普通、ベスティングは1年に25%というペースで4年に渡って実施される。

昔は重役会がストック・オプションを行使する時々のフェア・バリューを決めていた。その後、米国の内国歳入庁(IRS)が409Aというルールを導入した。

普通、VCが投資に際して企業を評価するのと、409Aコンサルタントが評価する企業価値とでは大きな乖離がある。VCの方が遥かに高い評価をつけることが多い。

409Aコンサルタントが決めるストック・オプションのストライク・プライスが外部のVCなどから受ける評価より低くなる場合、従業員の目からすればそれだけ仕入れコストを安くストック・オプションを貰えることになるので好都合である。

最近ではリストリクテッド・ストック・ユニットという「将来、ストック・オプションを与える約束」を従業員に与える企業もある。フェイスブックやツイッターのようにバリュエーションがものすごく大きくなり、409Aバリュエーションからすると未公開株を貰うことのメリットが少なく、しかもIPOを未だ実施できない企業がこの方法を良く使う。

【中核社員へのストック・オプションでの報い方】
会社が大きくなるにつれて「発行済み株式数の何%を新しい従業員や外部のVCに与えるか?」というパーセンテージからの発想を止める事。そしてダラー・バリュー、つまり金額ベースで物事を考えるクセをつけなければいけない。
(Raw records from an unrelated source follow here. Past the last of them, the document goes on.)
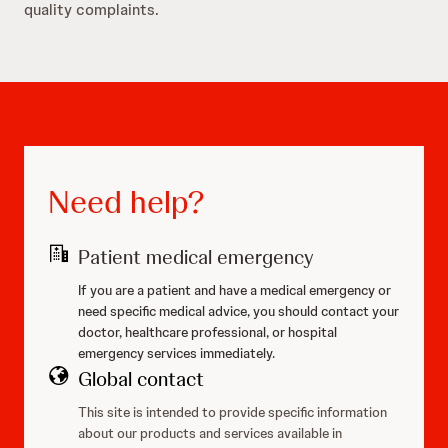
quality complaints.
Need help?
Patient medical emergency
If you are a patient and have a medical emergency or
need specific medical advice, you should contact your
doctor, healthcare professional, or hospital
emergency services immediately.
Global contact
This site is intended to provide specific information
about our products and services available in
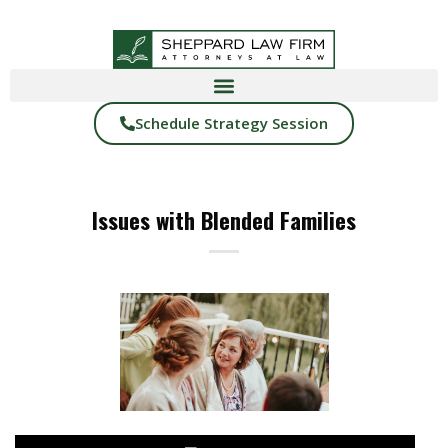
Schedule Strategy Session
Issues with Blended Families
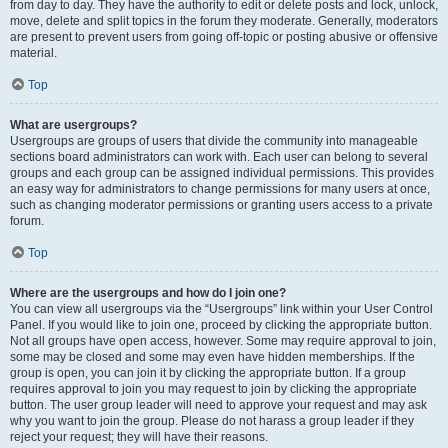
from day to day. They have the authority to edit or delete posts and lock, unlock,
move, delete and split topics in the forum they moderate. Generally, moderators
are present to prevent users from going off-topic or posting abusive or offensive
material.
Top
What are usergroups?
Usergroups are groups of users that divide the community into manageable
sections board administrators can work with. Each user can belong to several
groups and each group can be assigned individual permissions. This provides
an easy way for administrators to change permissions for many users at once,
such as changing moderator permissions or granting users access to a private
forum.
Top
Where are the usergroups and how do I join one?
You can view all usergroups via the “Usergroups” link within your User Control
Panel. If you would like to join one, proceed by clicking the appropriate button.
Not all groups have open access, however. Some may require approval to join,
some may be closed and some may even have hidden memberships. If the
group is open, you can join it by clicking the appropriate button. If a group
requires approval to join you may request to join by clicking the appropriate
button. The user group leader will need to approve your request and may ask
why you want to join the group. Please do not harass a group leader if they
reject your request; they will have their reasons.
CEOは自分の会社の価値に関して自分のソロバンを持っている必要がある。

たとえば今、自分の会社の価値を自分では2,500万ドルだと思っているとしよう。

次に会社の中核社員にストック・オプションを付与する際には次のようなマルチプルを考えたい。

CTOやCROなどのシニア・マネージメント: 0.5倍から1.0倍
シニア・エンジニアなど: 0.25倍から0.5倍
シニア・セールス: 0.1倍から0.25倍

若しCFOが25万ドルのサラリーを要求するのであれば

250,000 × 0.75(中値) = 187,500

となる。

いま発行済み株式数が1,000万株なら一株当りバリューは$2.50になる

すると187,500ドルの価値の自社株を渡そうとすると7万5,000株を与える必要がある。

ポイントとしては会社が若いうちに、早い段階にエクイティーを従業員に与える事。なぜならバリュエーションが高くなるとストック・オプションを付与するのが難しくなるから。

【良い社員に長く会社にとどまってもらうために】
リテンション・グランツと呼ばれる株式の付与を2年後から始める事。採用時のストック・オプション賦与の半額をリテンション・グランツの目安にせよ。